The task: Return each record unchanged and drop the images.

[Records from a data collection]
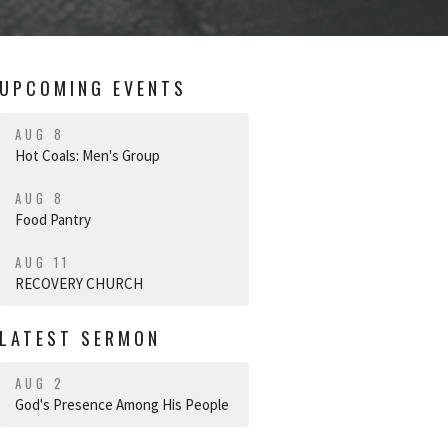
UPCOMING EVENTS
AUG 8
Hot Coals: Men's Group
AUG 8
Food Pantry
AUG 11
RECOVERY CHURCH
LATEST SERMON
AUG 2
God's Presence Among His People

Exercise answer:
UPCOMING EVENTS
AUG 8
Hot Coals: Men's Group
AUG 8
Food Pantry
AUG 11
RECOVERY CHURCH
LATEST SERMON
AUG 2
God's Presence Among His People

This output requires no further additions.